■ **Supplied material**:

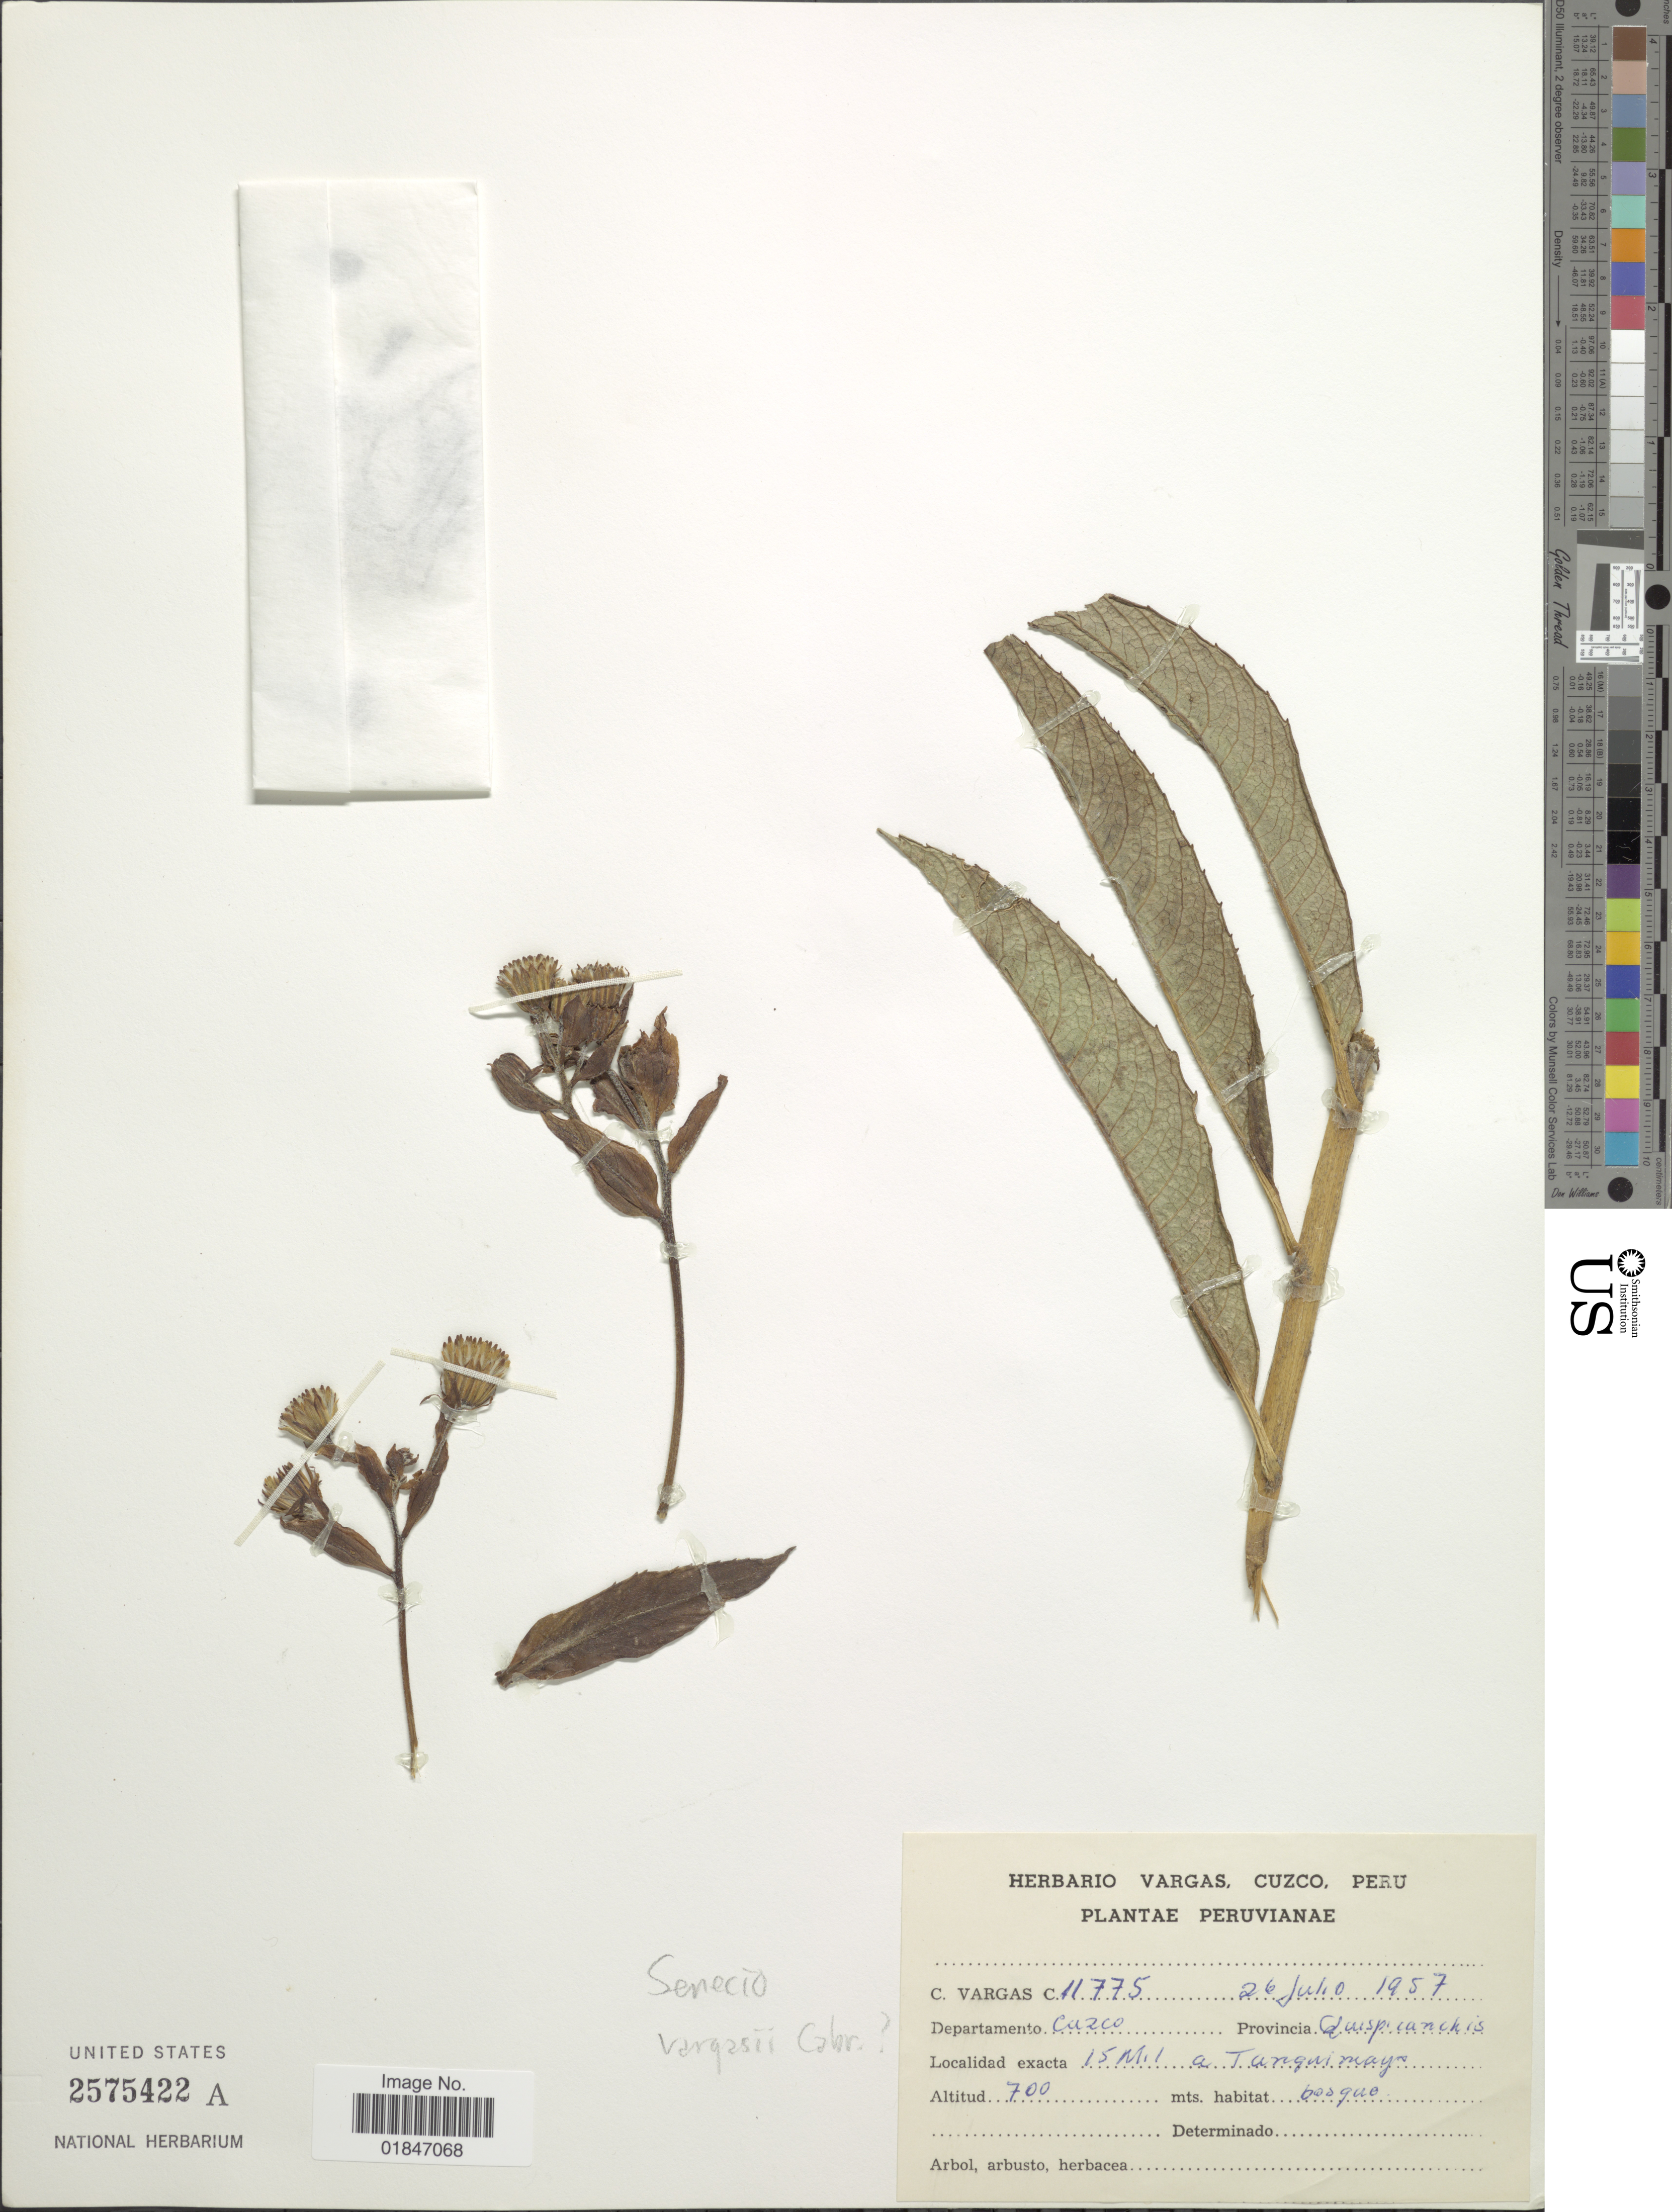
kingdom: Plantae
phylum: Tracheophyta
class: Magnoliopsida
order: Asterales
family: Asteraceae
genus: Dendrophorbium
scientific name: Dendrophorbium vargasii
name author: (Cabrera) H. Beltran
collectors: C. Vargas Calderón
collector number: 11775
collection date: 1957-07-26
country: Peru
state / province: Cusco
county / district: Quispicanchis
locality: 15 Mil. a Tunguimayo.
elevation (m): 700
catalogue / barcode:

■ **Problem to solve**: Reproduce everything from the line containing "class: Magnoliopsida" down through the final line of the entries above, both ends included, with every line unchanged.

■ **Response to the exercise**:
class: Magnoliopsida
order: Asterales
family: Asteraceae
genus: Dendrophorbium
scientific name: Dendrophorbium vargasii
name author: (Cabrera) H. Beltran
collectors: C. Vargas Calderón
collector number: 11775
collection date: 1957-07-26
country: Peru
state / province: Cusco
county / district: Quispicanchis
locality: 15 Mil. a Tunguimayo.
elevation (m): 700
catalogue / barcode:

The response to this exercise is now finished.